We live in time – Tutto il tempo che abbiamo
We live in time – Tutto il tempo che abbiamo (2024) UK di John Crowley
Luna, chef vulcanica e piena di vita, e Tobias, un uomo più quadrato e riflessivo che lavora per un’azienda di cereali, vedono le loro vite scontrarsi, letteralmente, a causa di un banale incidente d’auto. Da questo incontro improbabile nasce una storia d’amore intensa, che li porta a costruire una famiglia e un futuro insieme. La loro felicità, però, viene messa a dura prova dall’ombra incombente della malattia di lei, che costringe entrambi a rinegoziare i termini del loro tempo e del loro legame.
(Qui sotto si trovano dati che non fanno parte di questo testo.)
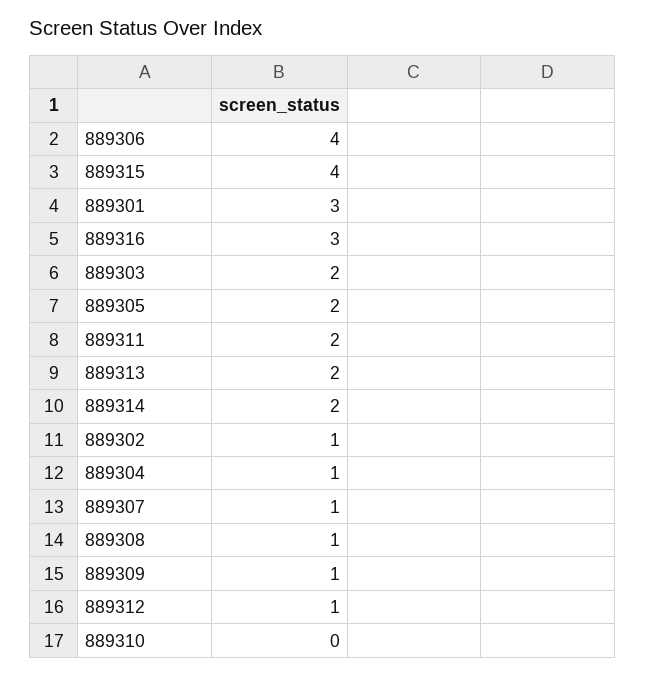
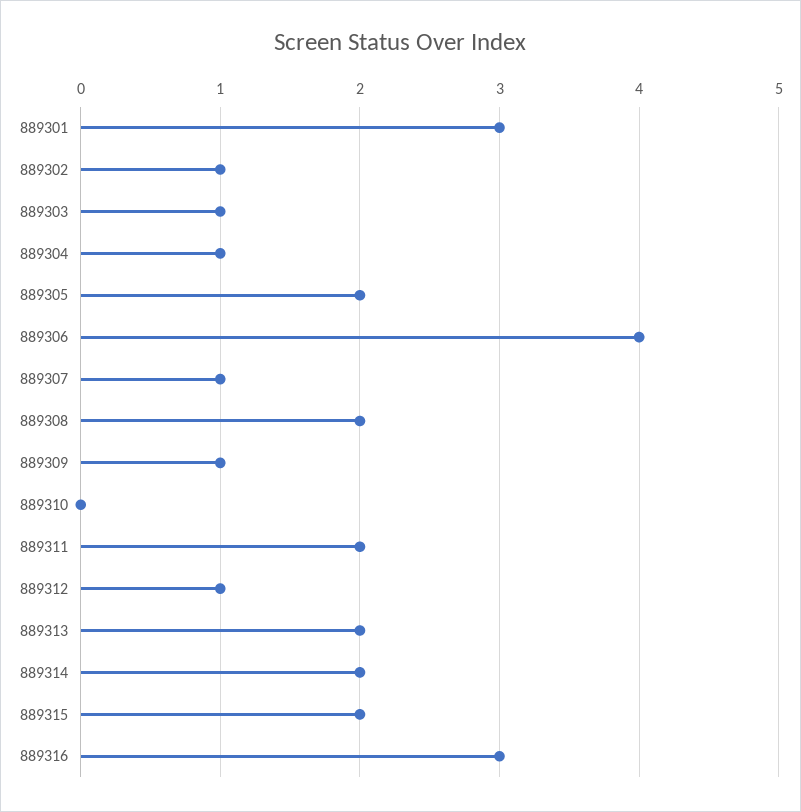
  {
    "889306": 4,
-   "889315": 4,
+   "889315": 2,
    "889301": 3,
    "889316": 3,
-   "889303": 2,
+   "889303": 1,
    "889305": 2,
    "889311": 2,
    "889313": 2,
    "889314": 2,
    "889302": 1,
    "889304": 1,
    "889307": 1,
-   "889308": 1,
+   "889308": 2,
    "889309": 1,
    "889312": 1,
    "889310": 0
  }

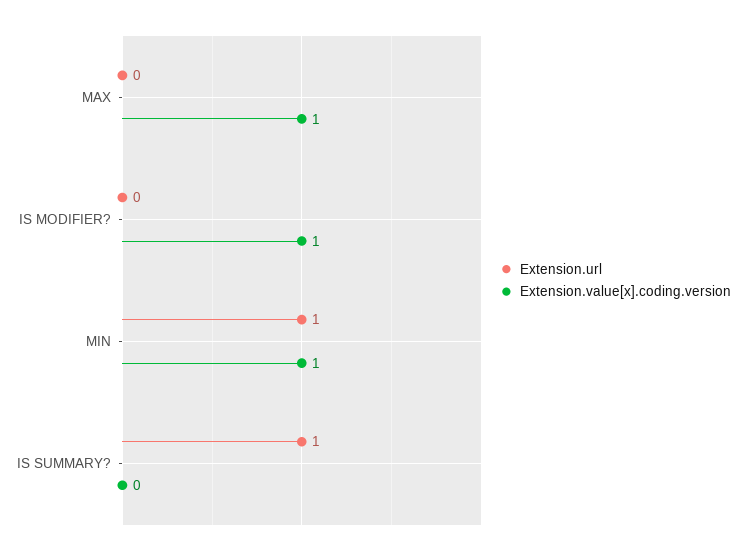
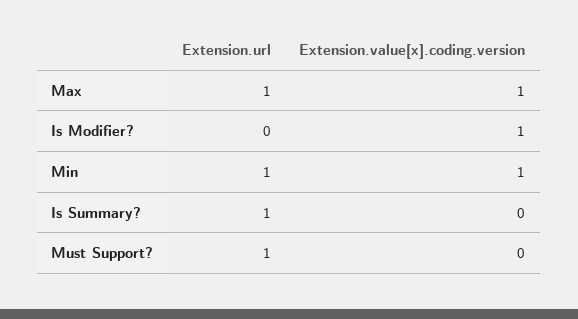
  {
    "Extension.url": {
-     "MAX": 0,
+     "MAX": 1,
      "IS MODIFIER?": 0,
      "MIN": 1,
-     "IS SUMMARY?": 1
+     "IS SUMMARY?": 1,
+     "Must Support?": 1
    },
    "Extension.value[x].coding.version": {
      "MAX": 1,
      "IS MODIFIER?": 1,
      "MIN": 1,
-     "IS SUMMARY?": 0
+     "IS SUMMARY?": 0,
+     "Must Support?": 0
    }
  }

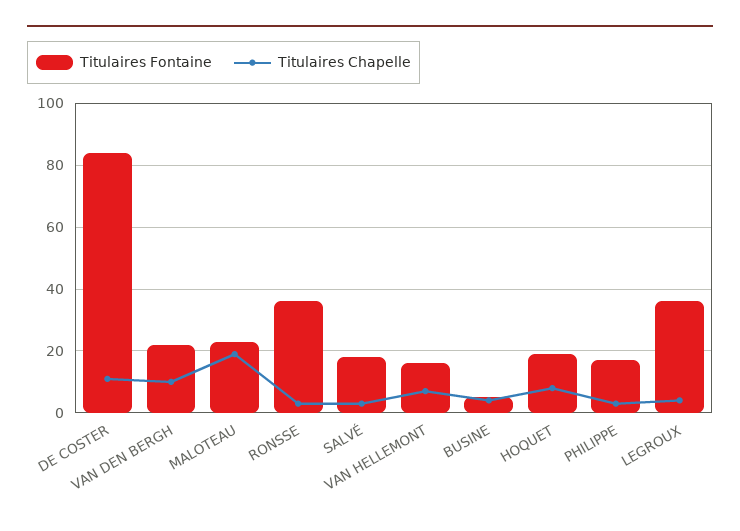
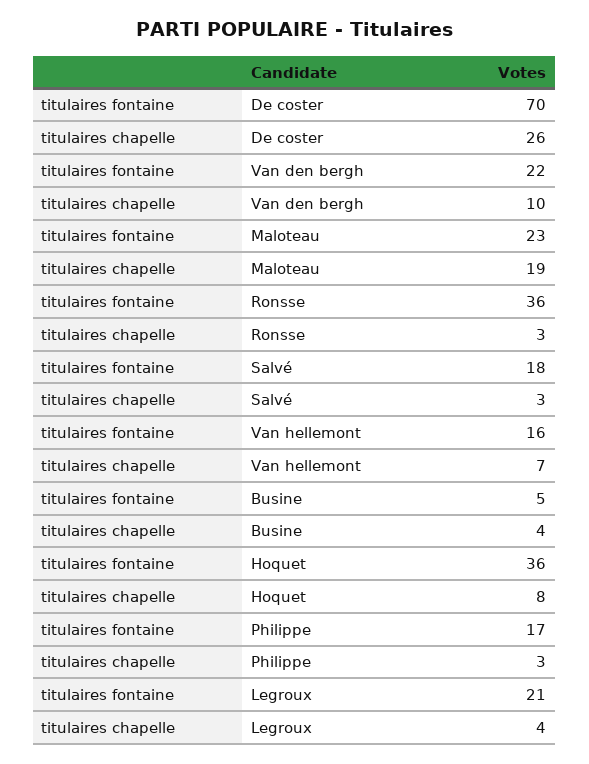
  {
    "Titulaires Fontaine": {
-     "DE COSTER": 85,
+     "DE COSTER": 70,
      "VAN DEN BERGH": 22,
      "MALOTEAU": 23,
      "RONSSE": 36,
      "SALVÉ": 18,
      "VAN HELLEMONT": 16,
      "BUSINE": 5,
-     "HOQUET": 20,
+     "HOQUET": 36,
      "PHILIPPE": 17,
-     "LEGROUX": 35
+     "LEGROUX": 21
    },
    "Titulaires Chapelle": {
-     "DE COSTER": 10,
+     "DE COSTER": 26,
      "VAN DEN BERGH": 10,
      "MALOTEAU": 19,
      "RONSSE": 3,
      "SALVÉ": 3,
      "VAN HELLEMONT": 7,
      "BUSINE": 4,
      "HOQUET": 8,
      "PHILIPPE": 3,
      "LEGROUX": 4
    }
  }

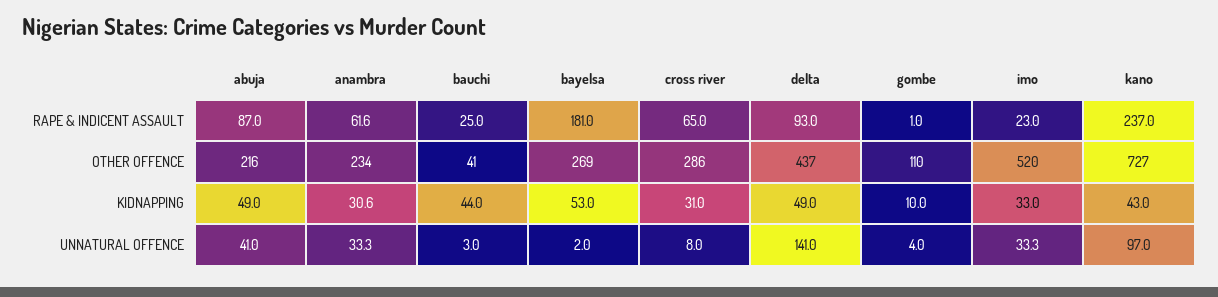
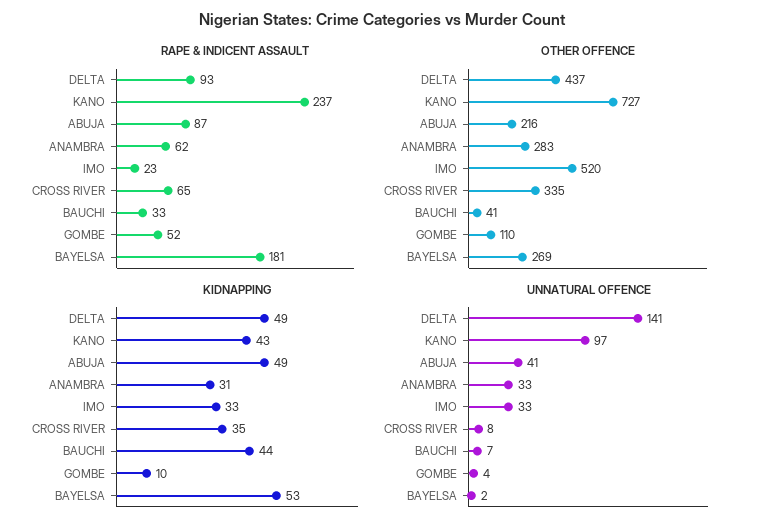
  {
    "RAPE & INDICENT ASSAULT": {
      "abuja": 87,
      "anambra": 61.6,
-     "bauchi": 25,
+     "bauchi": 33,
      "bayelsa": 181,
      "cross river": 65,
      "delta": 93,
-     "gombe": 1,
+     "gombe": 52,
      "imo": 23,
      "kano": 237
    },
    "OTHER OFFENCE": {
      "abuja": 216,
-     "anambra": 234,
+     "anambra": 283,
      "bauchi": 41,
      "bayelsa": 269,
-     "cross river": 286,
+     "cross river": 335,
      "delta": 437,
      "gombe": 110,
      "imo": 520,
      "kano": 727
    },
    "KIDNAPPING": {
      "abuja": 49,
      "anambra": 30.6,
      "bauchi": 44,
      "bayelsa": 53,
-     "cross river": 31,
+     "cross river": 35,
      "delta": 49,
      "gombe": 10,
      "imo": 33,
      "kano": 43
    },
    "UNNATURAL OFFENCE": {
      "abuja": 41,
      "anambra": 33.3,
-     "bauchi": 3,
+     "bauchi": 7,
      "bayelsa": 2,
      "cross river": 8,
      "delta": 141,
      "gombe": 4,
      "imo": 33.3,
      "kano": 97
    }
  }

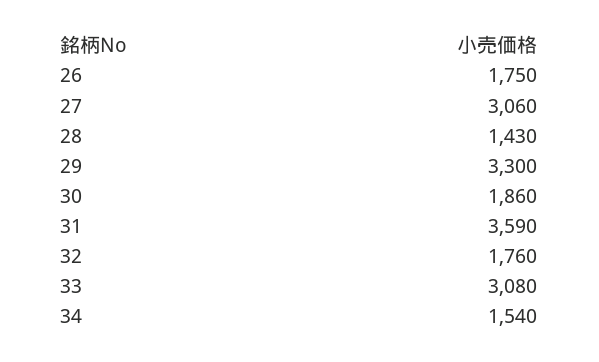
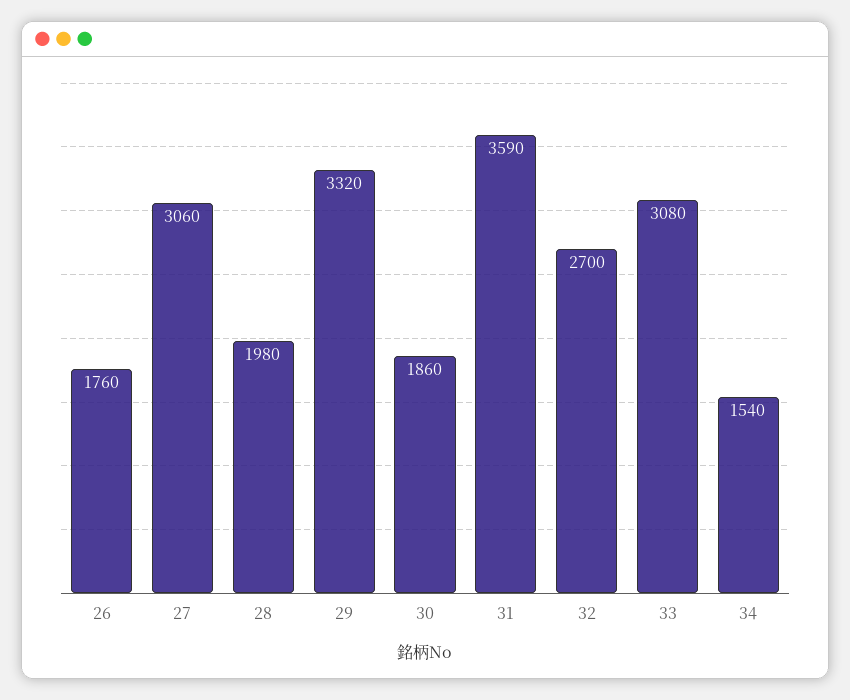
  {
-   "26": 1750,
+   "26": 1760,
    "27": 3060,
-   "28": 1430,
+   "28": 1980,
-   "29": 3300,
+   "29": 3320,
    "30": 1860,
    "31": 3590,
-   "32": 1760,
+   "32": 2700,
    "33": 3080,
    "34": 1540
  }

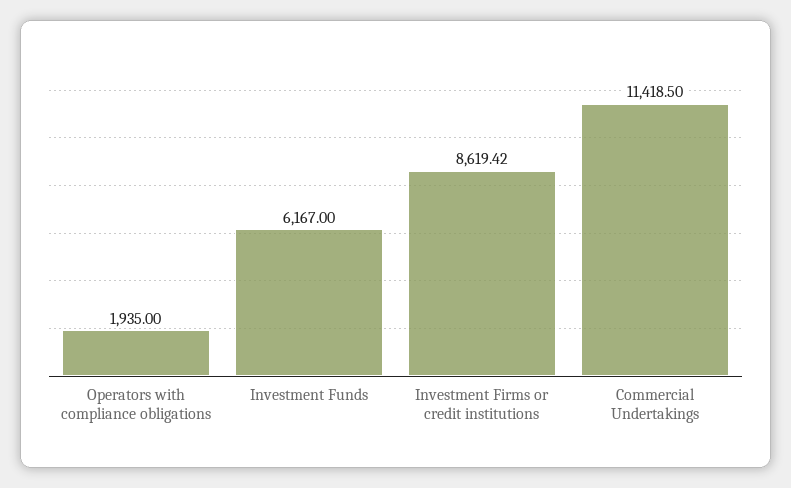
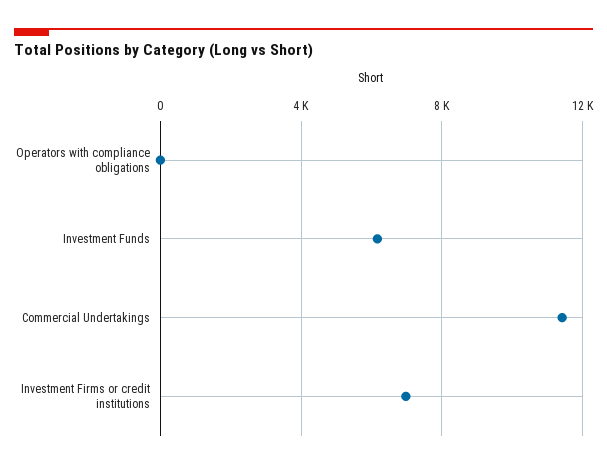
  {
-   "Operators with compliance obligations": 1935,
+   "Operators with compliance obligations": 0,
    "Investment Funds": 6167,
-   "Investment Firms or credit institutions": 8619.42,
+   "Investment Firms or credit institutions": 7000,
    "Commercial Undertakings": 11418.5
  }

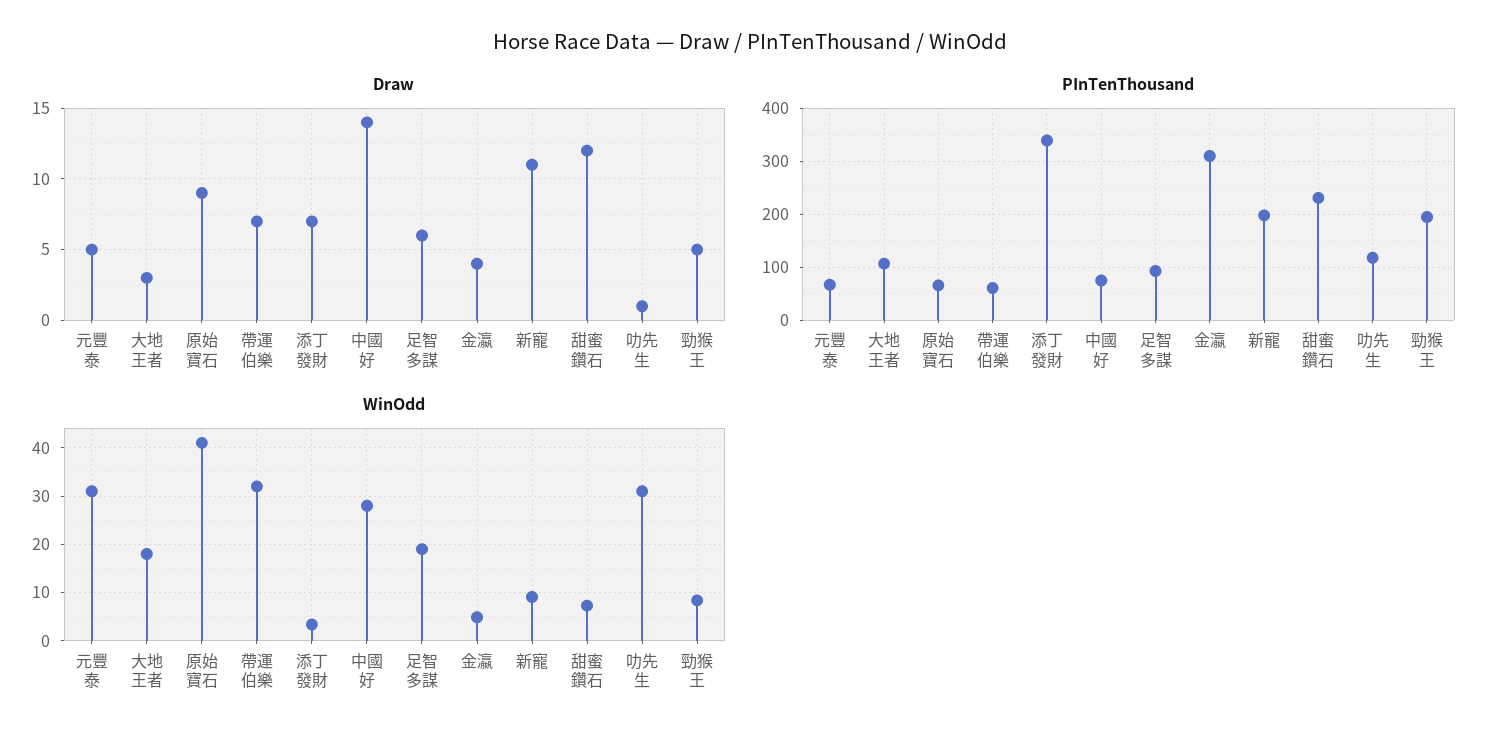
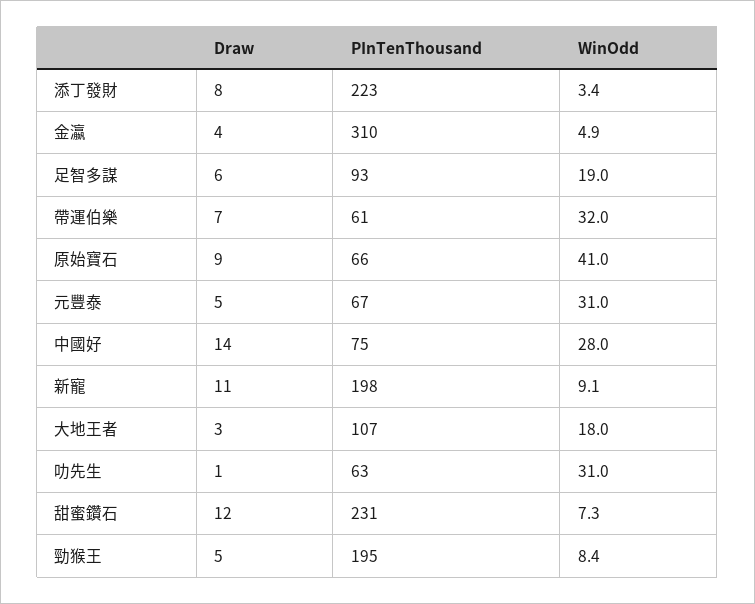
  {
    "Draw": {
      "元豐泰": 5,
      "大地王者": 3,
      "原始寶石": 9,
      "帶運伯樂": 7,
-     "添丁發財": 7,
+     "添丁發財": 8,
      "中國好": 14,
      "足智多謀": 6,
      "金瀛": 4,
      "新寵": 11,
      "甜蜜鑽石": 12,
      "叻先生": 1,
      "勁猴王": 5
    },
    "PInTenThousand": {
      "元豐泰": 67,
      "大地王者": 107,
      "原始寶石": 66,
      "帶運伯樂": 61,
-     "添丁發財": 340,
+     "添丁發財": 223,
      "中國好": 75,
      "足智多謀": 93,
      "金瀛": 310,
      "新寵": 198,
      "甜蜜鑽石": 231,
-     "叻先生": 120,
+     "叻先生": 63,
      "勁猴王": 195
    },
    "WinOdd": {
      "元豐泰": 31,
      "大地王者": 18,
      "原始寶石": 41,
      "帶運伯樂": 32,
      "添丁發財": 3.4,
      "中國好": 28,
      "足智多謀": 19,
      "金瀛": 4.9,
      "新寵": 9.1,
      "甜蜜鑽石": 7.3,
      "叻先生": 31,
      "勁猴王": 8.4
    }
  }

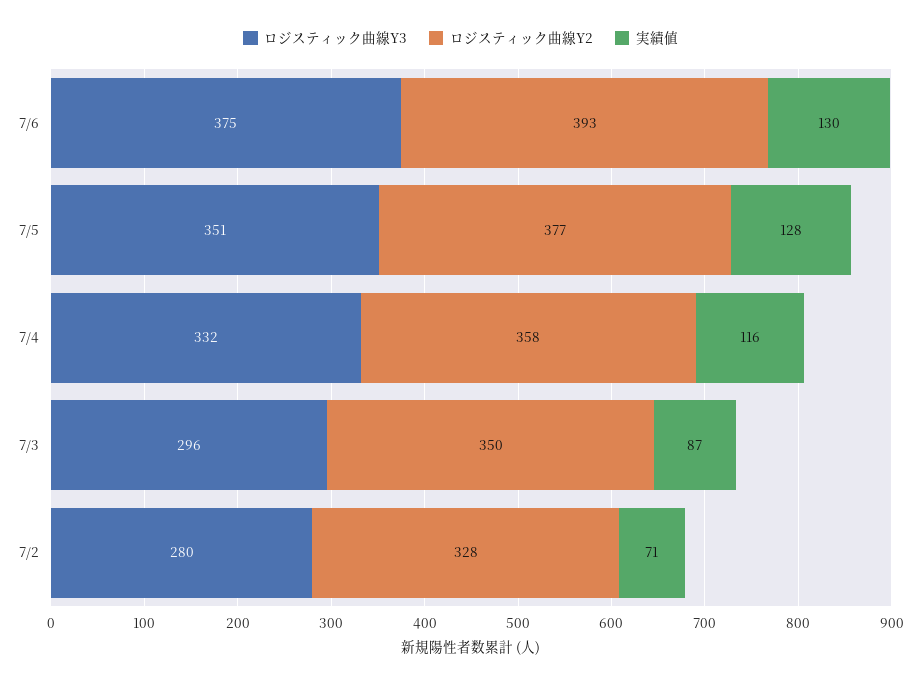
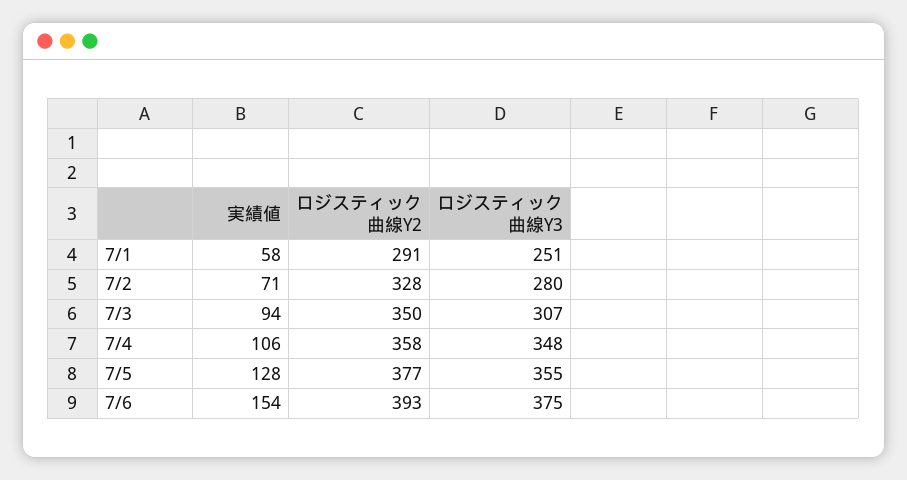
  {
    "ロジスティック曲線Y3": {
      "7/6": 375,
-     "7/5": 351,
+     "7/5": 355,
-     "7/4": 332,
+     "7/4": 348,
-     "7/3": 296,
+     "7/3": 307,
-     "7/2": 280
+     "7/2": 280,
+     "7/1": 251
    },
    "ロジスティック曲線Y2": {
      "7/6": 393,
      "7/5": 377,
      "7/4": 358,
      "7/3": 350,
-     "7/2": 328
+     "7/2": 328,
+     "7/1": 291
    },
    "実績値": {
-     "7/6": 130,
+     "7/6": 154,
      "7/5": 128,
-     "7/4": 116,
+     "7/4": 106,
-     "7/3": 87,
+     "7/3": 94,
-     "7/2": 71
+     "7/2": 71,
+     "7/1": 58
    }
  }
Sgombriamo subito il campo da equivoci: il filmone strappalacrime sulla coppia perfetta colpita dalla tragica fatalità è un format che ha già dato, spesso con risultati stucchevoli che sembravano usciti da una catena di montaggio post-Le pagine della nostra vita. Eppure, We Live in Time riesce a schivare la trappola del già visto, pur maneggiando materiale emotivamente radioattivo. Lo fa con un’idea tanto semplice quanto spiazzante: frullare la linea temporale. La sceneggiatura rifiuta l’ordine cronologico e ci sbatte da un momento all’altro della relazione tra Almut e Tobias senza cartelli indicatori, usando solo lo stato fisico di lei – una pancia che cresce, una testa rasata dalla chemioterapia – come bussola.
Questa struttura a puzzle, che per alcuni spettatori abituati alla pappa pronta potrebbe risultare indigesta, è in realtà la forza del film. Si salta dal primo, goffo appuntamento ai giorni cupi della malattia, dalla gioia caotica di una scena del parto memorabile alle tensioni di una vita coniugale consolidata. Il disordine non è casuale, ma segue una logica emotiva, quella di una memoria che, di fronte alla fine, ripesca i momenti cruciali senza un ordine preciso. Questo gioco narrativo diventa un terreno di sfida per i due protagonisti, che probabilmente hanno visto in questa complessità un’occasione d’oro.
E che occasione. Florence Pugh, la cui bravura è ormai una certezza consolidata, si carica sulle spalle il peso narrativo con naturalezza, trasmettendo un’intera gamma di emozioni con una semplicità disarmante. Ma è Andrew Garfield a brillare di una luce inaspettata. Liberatosi definitivamente del costume da Spider-Man, sfodera una performance delicata, mettendo a nudo una vulnerabilità che buca lo schermo. La loro alchimia è palpabile, concreta, e il loro rapporto è descritto con una maturità che non teme di mostrare l’intimità e la fisicità, alla faccia delle recenti tendenze puritane del cinema.
Certo, si percepisce a tratti la volontà di premere i tasti giusti per innescare la commozione. E se si vuole proprio trovare il pelo nell’uovo, si potrebbe dire che l’estetica di alcune scene, con la sua luce impeccabile e i suoi interni da rivista patinata, stride un po’ con l’intelligenza emotiva della scrittura e della recitazione, rischiando di scivolare nell’immaginario pubblicitario della famiglia felice. Ma è un difetto veniale, perché l’opera si concentra su altro: sulle piccole cose, su quei dettagli fugaci e universali che tessono la trama di un’esistenza. Si parla dei misteri del tempo, della traccia che lasciamo negli altri, anche solo insegnando il modo corretto di rompere le uova per una torta.